それは、クライマックスの、ドラえもんがのび太との友情を育む中で、のび太を幸せにしたので未来に戻らなくちゃならないというウェット展開に則しての改変なのだが、そのあまりにも結果に従属する経過に鼻白んだ。
そして、のび太の家に住むことなったドラえもんは、各種「秘密道具」で、のび太の生活を助ける様がダイジェスト的に描かれるのだが、そこにおける、秘密道具の使用が、全く駄目だった。
「ドラえもん」は、のび太を助けるべく、未来の秘密道具を使う。
だが、その利便が、のび太のやり過ぎによって暴走し失敗、その様を見て、マンガの読者やらテレビの視聴者が、なにがしかの教訓を得、ひいては、のび太も成長するだろう・・・、と言うのが「ドラえもん」のパターンなのである。

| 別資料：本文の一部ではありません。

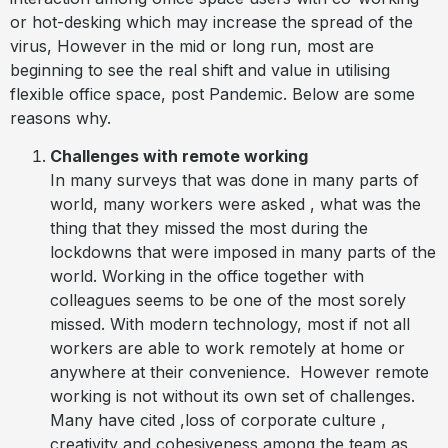
or hot-desking which may increase the spread of the
virus, However in the mid or long run, most are
beginning to see the real shift and value in utilising
flexible office space, post Pandemic. Below are some
reasons why.
Challenges with remote working
In many surveys that was done in many parts of
world, many workers were asked , what was the
thing that they missed the most during the
lockdowns that were imposed in many parts of the
world. Working in the office together with
colleagues seems to be one of the most sorely
missed. With modern technology, most if not all
workers are able to work remotely at home or
anywhere at their convenience.
However remote
working is not without its own set of challenges.
Many have cited ,loss of corporate culture ,
creativity and cohesiveness among the team as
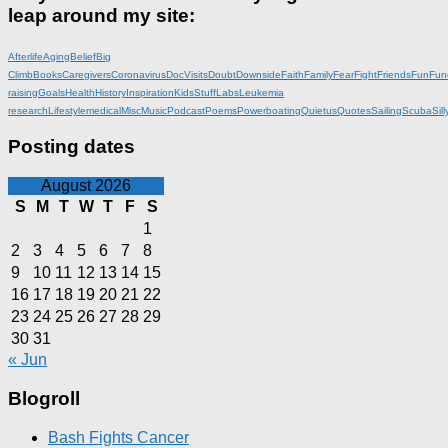
leap around my site:
Afterlife
Aging
Belief
Big
Climb
Books
Caregivers
Coronavirus
DocVisits
Doubt
Downside
Faith
Family
Fear
Fight
Friends
Fun
Fun
raising
Goals
Health
History
Inspiration
KidsStuff
Labs
Leukemia
research
Lifestyle
medical
Misc
Music
Podcast
Poems
Powerboating
Quietus
Quotes
Sailing
Scuba
Sill
Posting dates
August 2026
S
M
T
W
T
F
S
1
2
3
4
5
6
7
8
9
10
11
12
13
14
15
16
17
18
19
20
21
22
23
24
25
26
27
28
29
30
31
« Jun
Blogroll
Bash Fights Cancer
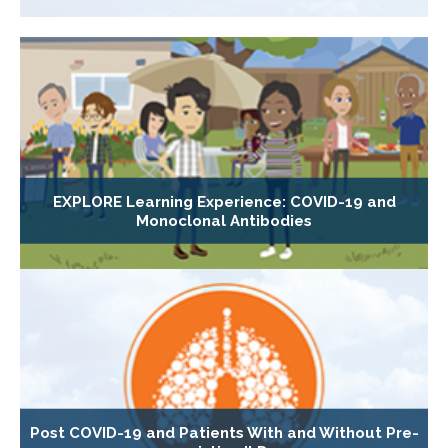
EXPLORE Learning Experience: COVID-19 and
Monoclonal Antibodies
Post COVID-19 and Patients With and Without Pre-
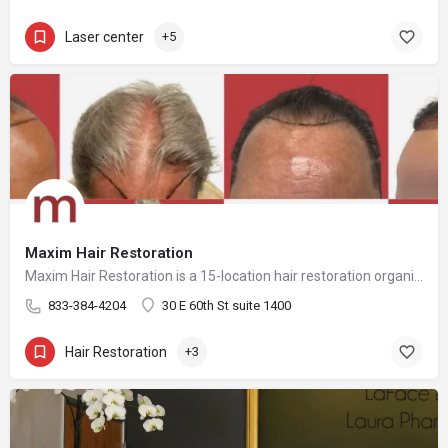
Laser center
+5
Maxim Hair Restoration
Maxim Hair Restoration is a 15-location hair restoration organization offering hair transplants and non-surgical hair restoration services across the United States and select international markets. Maxim supports experienced physicians and clinicians who provide advanced procedures including FUE, FUT, hybrid hair transplants, beard and facial hair transplants, eyebrow transplants, female hair restoration, long hair FUE, cellular micrografting, and other regenerative hair loss solutions. Maxim Hair Restoration helps patients address hair loss with advanced techniques such as Sapphire FUE, DHI, No Shave FUE, body harvesting, and clinician-led care, focusing on MEGA Session hair transplants (up to 4,000+ grafts), natural-looking hairlines and results, clinical precision, and personalized treatment planning.
833-384-4204
30 E 60th St suite 1400
Hair Restoration
+3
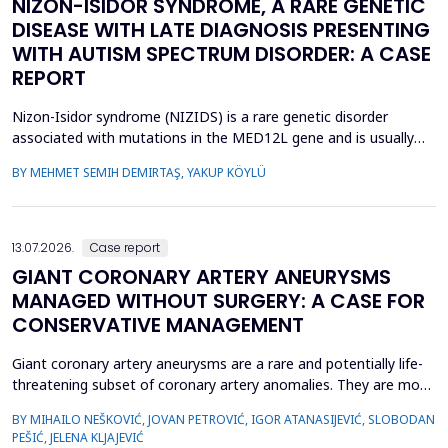
NIZON-ISIDOR SYNDROME, A RARE GENETIC
DISEASE WITH LATE DIAGNOSIS PRESENTING
WITH AUTISM SPECTRUM DISORDER: A CASE
REPORT
Nizon-Isidor syndrome (NIZIDS) is a rare genetic disorder
associated with mutations in the MED12L gene and is usually
characterized by a distinctive facial appearance,
BY MEHMET SEMIH DEMIRTAŞ, YAKUP KÖYLÜ
neurodevelopmental delay, autism spectrum disorders (ASD),
and chronic gastrointestinal symptoms (GIS). In this case report,
we emphasize the importance of early evaluation of geneti...
13.07.2026.
Case report
GIANT CORONARY ARTERY ANEURYSMS
MANAGED WITHOUT SURGERY: A CASE FOR
CONSERVATIVE MANAGEMENT
Giant coronary artery aneurysms are a rare and potentially life-
threatening subset of coronary artery anomalies. They are most
frequently detected incidentally and can pose significant
BY MIHAILO NEŠKOVIĆ, JOVAN PETROVIĆ, IGOR ATANASIJEVIĆ, SLOBODAN
management challenges due to their unclear natural history and
PEŠIĆ, JELENA KLJAJEVIĆ
risk of complications. Although aneurysm size often raises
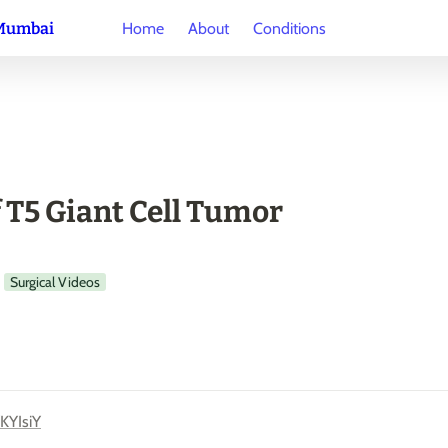
 Mumbai
Home
About
Conditions
f T5 Giant Cell Tumor
Surgical Videos
KYIsiY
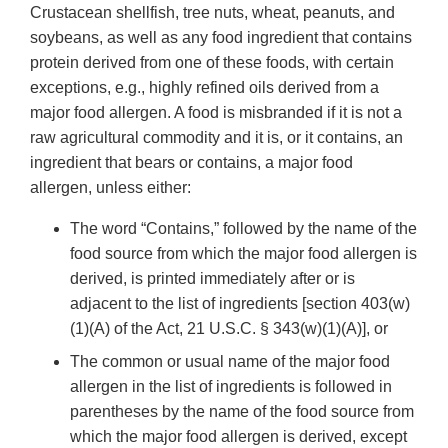
Crustacean shellfish, tree nuts, wheat, peanuts, and
soybeans, as well as any food ingredient that contains
protein derived from one of these foods, with certain
exceptions, e.g., highly refined oils derived from a
major food allergen. A food is misbranded if it is not a
raw agricultural commodity and it is, or it contains, an
ingredient that bears or contains, a major food
allergen, unless either:
The word “Contains,” followed by the name of the
food source from which the major food allergen is
derived, is printed immediately after or is
adjacent to the list of ingredients [section 403(w)
(1)(A) of the Act, 21 U.S.C. § 343(w)(1)(A)], or
The common or usual name of the major food
allergen in the list of ingredients is followed in
parentheses by the name of the food source from
which the major food allergen is derived, except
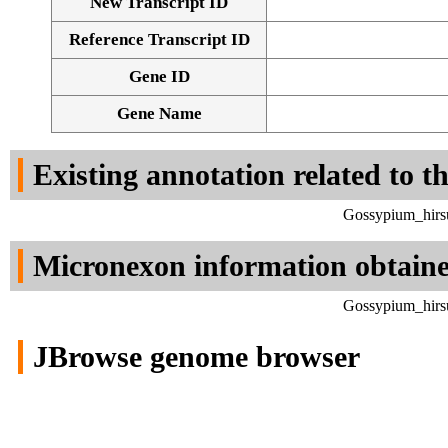
New Transcript ID
Reference Transcript ID
Gene ID
Gene Name
Existing annotation related to t
Gossypium_hirsu
Micronexon information obtain
Gossypium_hirsu
JBrowse genome browser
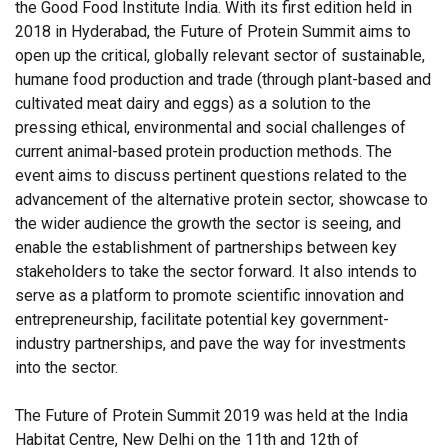
the Good Food Institute India. With its first edition held in
2018 in Hyderabad, the Future of Protein Summit aims to
open up the critical, globally relevant sector of sustainable,
humane food production and trade (through plant-based and
cultivated meat dairy and eggs) as a solution to the
pressing ethical, environmental and social challenges of
current animal-based protein production methods. The
event aims to discuss pertinent questions related to the
advancement of the alternative protein sector, showcase to
the wider audience the growth the sector is seeing, and
enable the establishment of partnerships between key
stakeholders to take the sector forward. It also intends to
serve as a platform to promote scientific innovation and
entrepreneurship, facilitate potential key government-
industry partnerships, and pave the way for investments
into the sector.
The Future of Protein Summit 2019 was held at the India
Habitat Centre, New Delhi on the 11th and 12th of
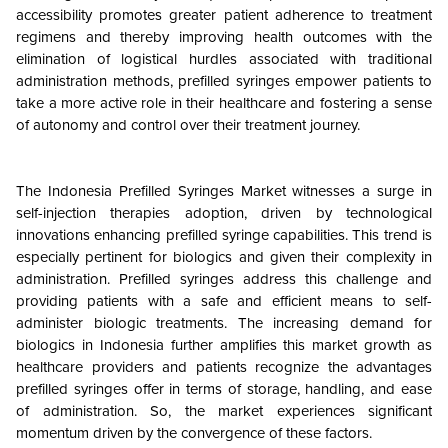
accessibility promotes greater patient adherence to treatment
regimens and thereby improving health outcomes with the
elimination of logistical hurdles associated with traditional
administration methods, prefilled syringes empower patients to
take a more active role in their healthcare and fostering a sense
of autonomy and control over their treatment journey.
The Indonesia Prefilled Syringes Market witnesses a surge in
self-injection therapies adoption, driven by technological
innovations enhancing prefilled syringe capabilities. This trend is
especially pertinent for biologics and given their complexity in
administration. Prefilled syringes address this challenge and
providing patients with a safe and efficient means to self-
administer biologic treatments. The increasing demand for
biologics in Indonesia further amplifies this market growth as
healthcare providers and patients recognize the advantages
prefilled syringes offer in terms of storage, handling, and ease
of administration. So, the market experiences significant
momentum driven by the convergence of these factors.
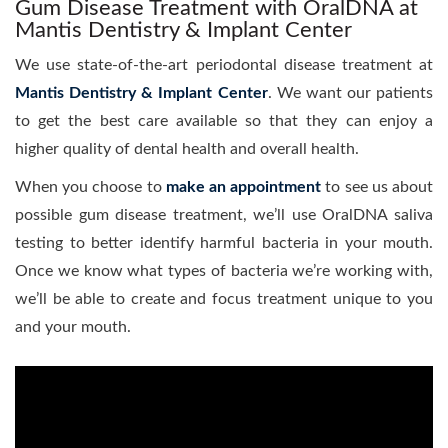
Gum Disease Treatment with OralDNA at
Mantis Dentistry & Implant Center
We use state-of-the-art periodontal disease treatment at
Mantis Dentistry & Implant Center
. We want our patients
to get the best care available so that they can enjoy a
higher quality of dental health and overall health.
When you choose to
make an appointment
to see us about
possible gum disease treatment, we’ll use OralDNA saliva
testing to better identify harmful bacteria in your mouth.
Once we know what types of bacteria we’re working with,
we’ll be able to create and focus treatment unique to you
and your mouth.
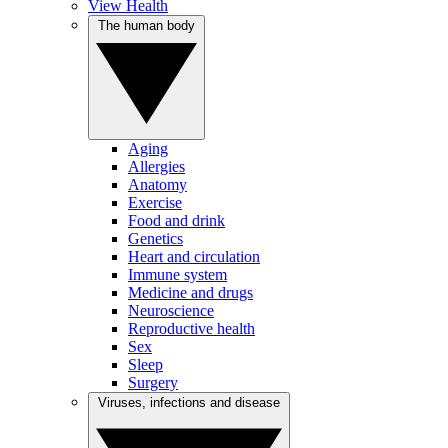
View Health
The human body
Aging
Allergies
Anatomy
Exercise
Food and drink
Genetics
Heart and circulation
Immune system
Medicine and drugs
Neuroscience
Reproductive health
Sex
Sleep
Surgery
Viruses, infections and disease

それをただ単に、のび太の生活を安楽にするための秘密道具の使用・・・、のび太をダメにするだけである。
リスクなくば、人は成長しないし、もちろん、幸せにもならない。
物語の展開上、ダイジェストの最後で使用した秘密道具の失敗で、のび太は、自分の変革に目覚めるのだが、それも、物語の収れんへの従属としての失敗であり、翻って、「ドラえもん」の物語性の崩壊を意味する。
故に、入魂の3D映像も、ひどく薄っぺらく感じる。
また、3Dで立体的に・マンガ的リアルに表現された画像は、マンガでは許されたものが、ひどく気持ち悪く感じられる瞬間がある。
のび太が舌を出すシーンが多いのだが、非常に不快である。
雪山で、倒れたのび太が、もう八方ふさがりで、最後の手段として、未来の自分に救出を託すという場面があるが、これもSF的にありでも、成長物語としてはダメダメだ・・・。
しかも、シズカちゃんは、雪山にほっぽらかしだし・・・。
しずかちゃんは可愛いし、出木杉君の立派さだけが際立つ『STAND BY ME ドラえもん』でした。